WHAT IS BEING ASKED: The result should be a full, exact repeat of the entries, free of pictures.

[EXERCISE INPUTS Boundary: Start]

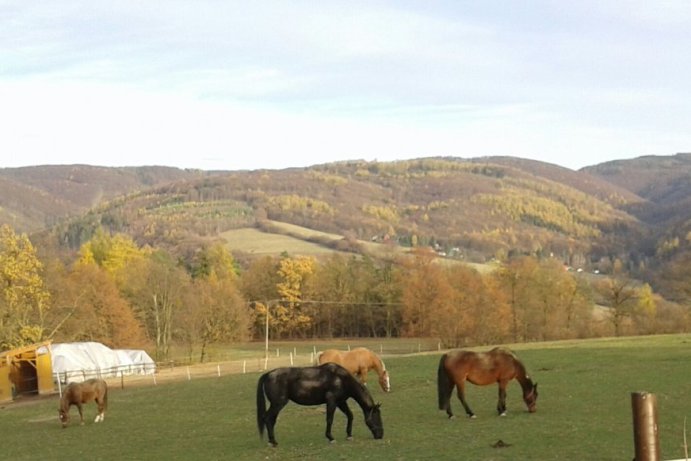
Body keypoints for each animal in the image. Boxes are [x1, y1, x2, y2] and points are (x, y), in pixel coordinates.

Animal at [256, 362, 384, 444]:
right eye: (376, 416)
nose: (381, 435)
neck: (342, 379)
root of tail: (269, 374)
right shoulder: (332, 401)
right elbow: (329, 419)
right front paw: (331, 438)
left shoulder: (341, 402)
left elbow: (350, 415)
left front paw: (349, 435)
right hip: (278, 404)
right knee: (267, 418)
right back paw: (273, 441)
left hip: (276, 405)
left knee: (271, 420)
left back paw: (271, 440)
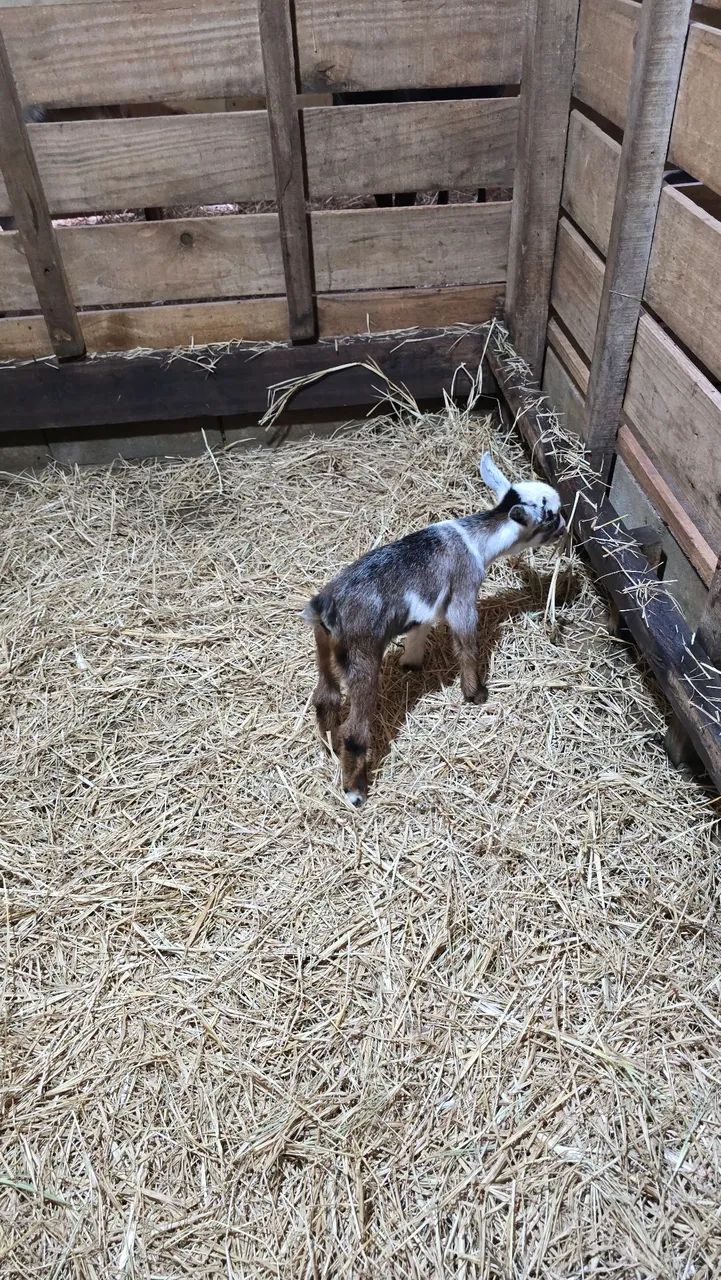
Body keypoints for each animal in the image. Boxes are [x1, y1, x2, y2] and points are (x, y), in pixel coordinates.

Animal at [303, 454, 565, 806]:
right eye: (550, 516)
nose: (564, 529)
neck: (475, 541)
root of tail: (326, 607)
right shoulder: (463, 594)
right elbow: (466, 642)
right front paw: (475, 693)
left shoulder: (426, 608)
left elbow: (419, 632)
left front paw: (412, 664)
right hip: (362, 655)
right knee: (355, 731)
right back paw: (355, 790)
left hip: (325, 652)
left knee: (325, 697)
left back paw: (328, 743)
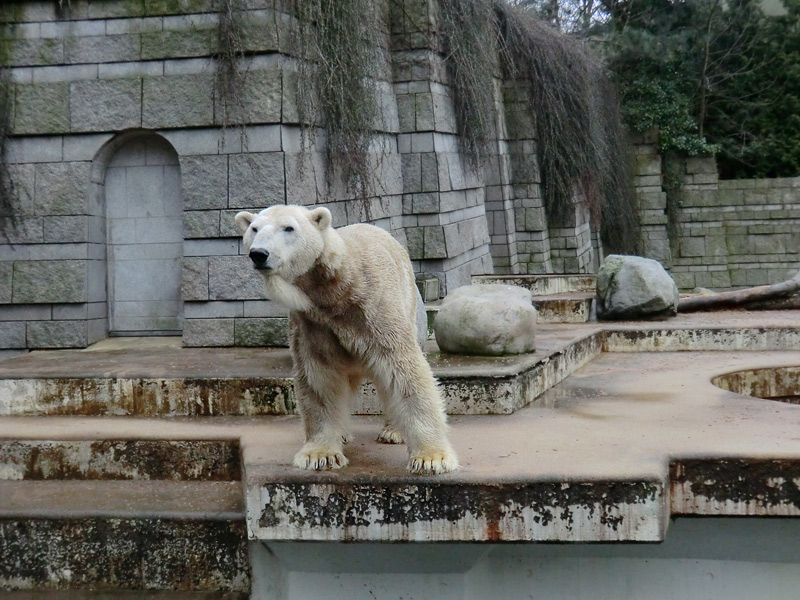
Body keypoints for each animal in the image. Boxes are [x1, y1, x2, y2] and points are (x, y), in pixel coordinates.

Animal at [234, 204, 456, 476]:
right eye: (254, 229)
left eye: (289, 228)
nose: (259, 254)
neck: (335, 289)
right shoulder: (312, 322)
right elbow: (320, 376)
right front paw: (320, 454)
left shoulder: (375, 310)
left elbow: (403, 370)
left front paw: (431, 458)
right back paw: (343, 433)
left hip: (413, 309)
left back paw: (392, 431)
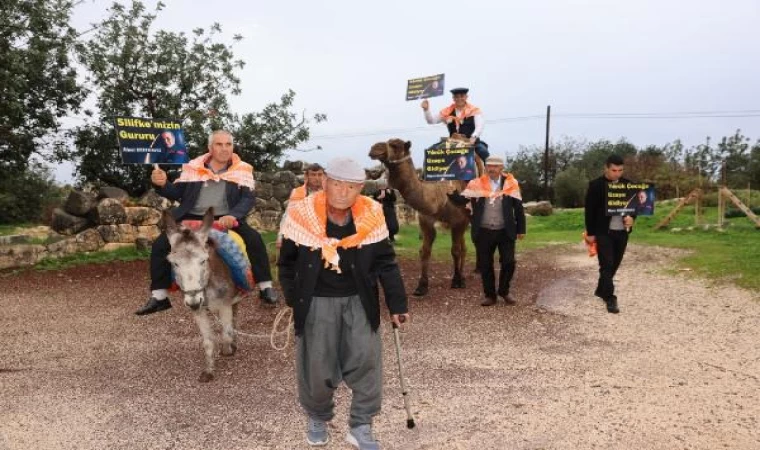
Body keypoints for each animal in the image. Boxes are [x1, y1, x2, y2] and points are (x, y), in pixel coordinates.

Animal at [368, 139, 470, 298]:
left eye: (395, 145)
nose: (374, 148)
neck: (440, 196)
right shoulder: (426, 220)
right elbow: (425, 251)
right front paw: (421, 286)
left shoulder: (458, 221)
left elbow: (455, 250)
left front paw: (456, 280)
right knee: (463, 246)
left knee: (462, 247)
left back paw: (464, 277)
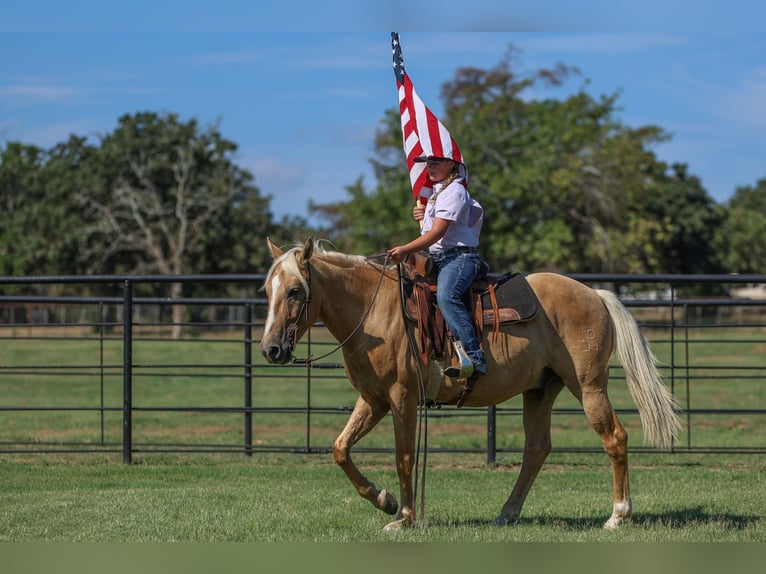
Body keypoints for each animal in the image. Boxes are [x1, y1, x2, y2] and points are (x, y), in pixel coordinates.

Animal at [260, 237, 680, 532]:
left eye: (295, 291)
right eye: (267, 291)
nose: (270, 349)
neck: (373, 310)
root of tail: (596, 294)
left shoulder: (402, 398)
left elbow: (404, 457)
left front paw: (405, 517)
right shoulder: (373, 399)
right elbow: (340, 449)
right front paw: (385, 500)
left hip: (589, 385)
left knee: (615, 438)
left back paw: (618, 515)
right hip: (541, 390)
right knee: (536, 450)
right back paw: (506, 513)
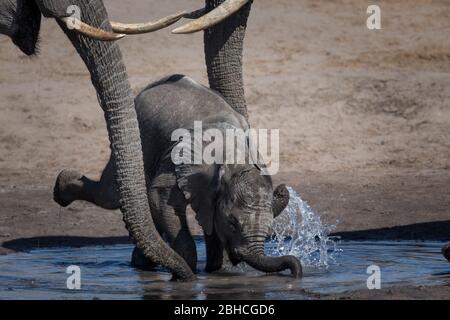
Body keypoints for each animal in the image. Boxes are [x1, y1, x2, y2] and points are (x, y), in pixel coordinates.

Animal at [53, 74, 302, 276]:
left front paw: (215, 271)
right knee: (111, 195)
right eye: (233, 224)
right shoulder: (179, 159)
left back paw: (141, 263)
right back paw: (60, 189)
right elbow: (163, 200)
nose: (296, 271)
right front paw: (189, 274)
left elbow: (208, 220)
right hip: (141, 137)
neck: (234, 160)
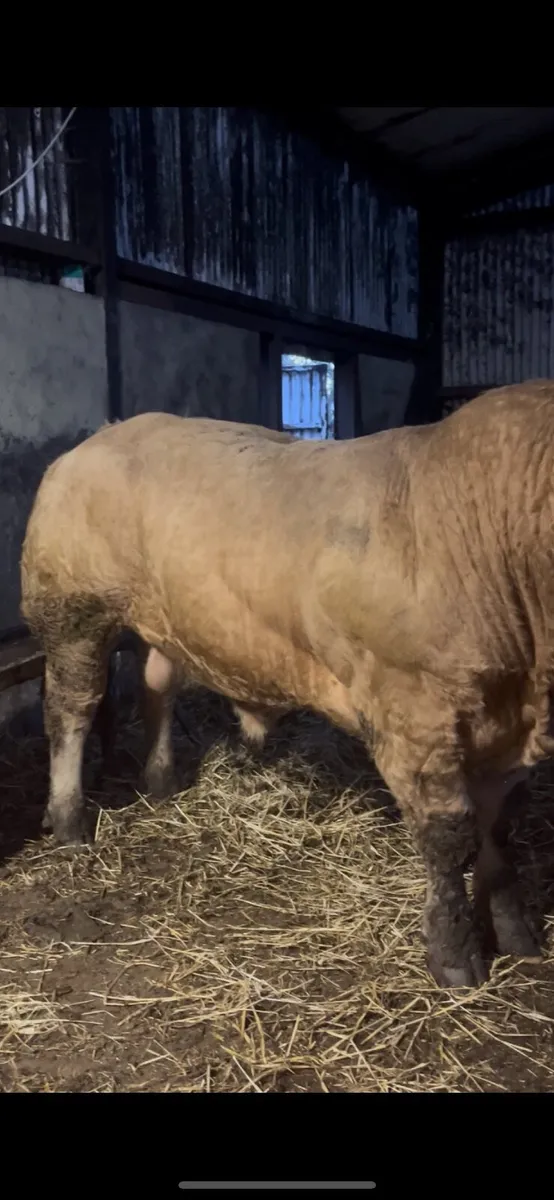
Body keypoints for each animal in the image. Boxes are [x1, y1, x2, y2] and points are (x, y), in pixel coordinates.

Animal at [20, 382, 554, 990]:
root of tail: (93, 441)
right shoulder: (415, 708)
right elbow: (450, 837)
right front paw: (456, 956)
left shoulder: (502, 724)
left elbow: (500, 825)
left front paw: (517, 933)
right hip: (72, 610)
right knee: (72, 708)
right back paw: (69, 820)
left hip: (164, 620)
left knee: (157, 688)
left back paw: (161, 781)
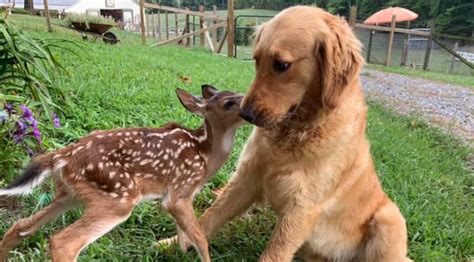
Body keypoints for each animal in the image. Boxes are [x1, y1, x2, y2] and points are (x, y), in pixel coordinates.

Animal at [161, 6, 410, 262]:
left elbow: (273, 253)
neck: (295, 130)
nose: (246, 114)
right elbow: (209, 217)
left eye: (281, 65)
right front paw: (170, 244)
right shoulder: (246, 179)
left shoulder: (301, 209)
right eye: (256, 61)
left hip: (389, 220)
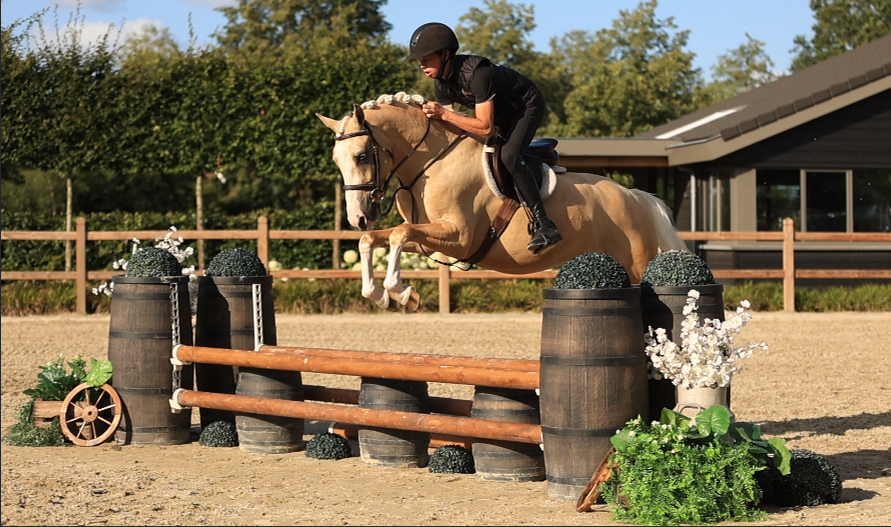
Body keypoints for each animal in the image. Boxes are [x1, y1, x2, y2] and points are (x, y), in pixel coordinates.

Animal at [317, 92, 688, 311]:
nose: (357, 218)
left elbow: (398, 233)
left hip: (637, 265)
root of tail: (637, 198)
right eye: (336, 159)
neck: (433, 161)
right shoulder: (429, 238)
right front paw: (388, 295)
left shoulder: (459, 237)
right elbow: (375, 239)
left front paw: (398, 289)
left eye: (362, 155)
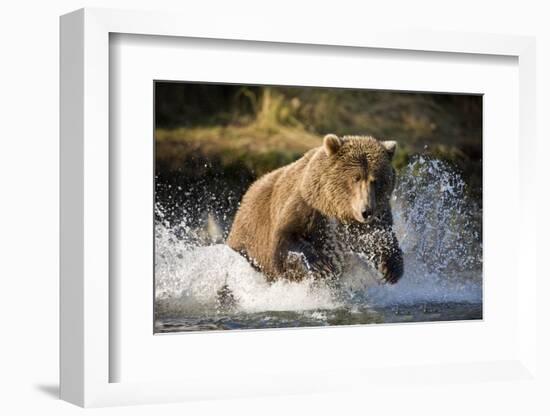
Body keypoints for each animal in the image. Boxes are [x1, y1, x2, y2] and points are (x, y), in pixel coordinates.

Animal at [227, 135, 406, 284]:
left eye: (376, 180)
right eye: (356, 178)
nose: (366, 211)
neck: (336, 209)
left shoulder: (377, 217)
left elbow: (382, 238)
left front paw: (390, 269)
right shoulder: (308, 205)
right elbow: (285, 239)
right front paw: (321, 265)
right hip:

[EXERCISE INPUTS Boundary: End]

RESULT OF THE EXERCISE:
Body keypoints for each animal in the image. Boxes are [x1, y1, x2, y2] and points are (x, y), in pixel coordinates.

Animal at [256, 362, 384, 444]:
right eye: (376, 416)
nose: (381, 435)
neck: (342, 379)
root of tail: (269, 374)
right shoulder: (332, 401)
right elbow: (329, 419)
right front paw: (331, 438)
left shoulder: (341, 402)
left elbow: (350, 415)
left front paw: (349, 435)
right hip: (278, 404)
right knee: (267, 418)
right back paw: (273, 441)
left hip: (276, 405)
left knee: (271, 420)
left back paw: (271, 440)
Body keypoints for each animal in the image. Boxes are [x1, y1, x2, y2] and points are (x, y), in pixel coordinates.

Animal at [303, 454, 565, 806]:
right eye: (550, 516)
nose: (564, 529)
neck: (475, 541)
root of tail: (326, 607)
right shoulder: (463, 594)
right elbow: (466, 642)
right front paw: (475, 693)
left shoulder: (426, 608)
left elbow: (419, 632)
left front paw: (412, 664)
right hip: (362, 655)
right knee: (355, 731)
right back paw: (355, 790)
left hip: (325, 652)
left knee: (325, 697)
left back paw: (328, 743)
Body keypoints for each animal in the image. Boxes are [x1, y1, x2, y2] and points are (x, y), in pixel coordinates.

Animal at [234, 204, 456, 476]:
right eye: (254, 229)
left eye: (289, 228)
nose: (259, 254)
neck: (335, 289)
right shoulder: (312, 322)
right elbow: (320, 376)
right front paw: (320, 454)
left shoulder: (375, 310)
left elbow: (403, 370)
left front paw: (431, 458)
right back paw: (343, 433)
left hip: (413, 309)
left back paw: (392, 431)
Body keypoints for each animal in the image. Boxes are [x1, y1, x2, y2] and points are (x, y), in pixel coordinates.

Animal at [368, 139, 470, 298]:
left eye: (395, 145)
nose: (374, 148)
neck: (440, 196)
right shoulder: (426, 220)
right elbow: (425, 251)
right front paw: (421, 286)
left shoulder: (458, 221)
left elbow: (455, 250)
left front paw: (456, 280)
right knee: (463, 246)
left knee: (462, 247)
left back paw: (464, 277)
Body keypoints for each animal in the image. Boxes are [x1, y1, x2, y2] and points are (x, y), in pixel coordinates.

Animal at [260, 237, 680, 532]:
left eye: (295, 291)
right eye: (267, 291)
nose: (270, 349)
neck: (373, 310)
root of tail: (596, 294)
left shoulder: (402, 398)
left elbow: (404, 457)
left front paw: (405, 517)
right shoulder: (373, 399)
right elbow: (340, 449)
right front paw: (385, 500)
left hip: (589, 385)
left knee: (615, 438)
left back paw: (618, 515)
right hip: (541, 390)
right knee: (536, 450)
right back paw: (506, 513)
Body keypoints for each animal in the image. Boxes are [x1, y1, x2, y2] and points are (x, y), in pixel coordinates.

Animal at [53, 74, 302, 276]:
left front paw: (215, 271)
right knee: (111, 195)
right eye: (233, 224)
right shoulder: (179, 159)
left back paw: (141, 263)
right back paw: (60, 189)
right elbow: (163, 200)
nose: (296, 271)
right front paw: (189, 274)
left elbow: (208, 220)
right hip: (141, 137)
neck: (234, 160)
Body keypoints for each animal in the image. Boxes are [x1, y1, x2, y2] and points are (x, y), in pixel coordinates.

Animal at [20, 382, 554, 990]:
root of tail: (93, 441)
right shoulder: (415, 708)
right elbow: (450, 837)
right front paw: (456, 956)
left shoulder: (502, 724)
left elbow: (500, 825)
left front paw: (517, 933)
right hip: (72, 610)
right knee: (72, 708)
right back paw: (69, 820)
left hip: (164, 620)
left knee: (157, 688)
left back paw: (161, 781)
Body keypoints for each animal in the image. Boxes are [x1, y1, x2, y2] and points are (x, y), in pixel coordinates.

Animal at [161, 6, 410, 262]:
left elbow: (273, 253)
neck: (295, 130)
nose: (246, 114)
right elbow: (209, 217)
left eye: (281, 65)
right front paw: (170, 244)
right shoulder: (246, 179)
left shoulder: (301, 209)
right eye: (256, 61)
left hip: (389, 220)
Body keypoints for each animal in the image. Boxes are [x1, y1, x2, y2] and points are (x, y), in pixel coordinates.

Animal at [317, 92, 688, 311]:
nose: (357, 218)
left elbow: (398, 233)
left hip: (637, 265)
root of tail: (637, 198)
right eye: (336, 159)
neck: (433, 161)
right shoulder: (429, 238)
right front paw: (388, 295)
left shoulder: (459, 237)
right elbow: (375, 239)
left front paw: (398, 289)
left eye: (362, 155)
Body keypoints for each animal in the image. Boxes are [x1, y1, x2, y2] and points are (x, y), in pixel coordinates.

Animal at [227, 135, 406, 284]:
left eye: (376, 180)
right eye: (356, 178)
nose: (366, 211)
neck: (336, 209)
left shoulder: (377, 217)
left elbow: (382, 238)
left front paw: (390, 269)
right shoulder: (308, 205)
right elbow: (285, 239)
right front paw: (321, 265)
right hip:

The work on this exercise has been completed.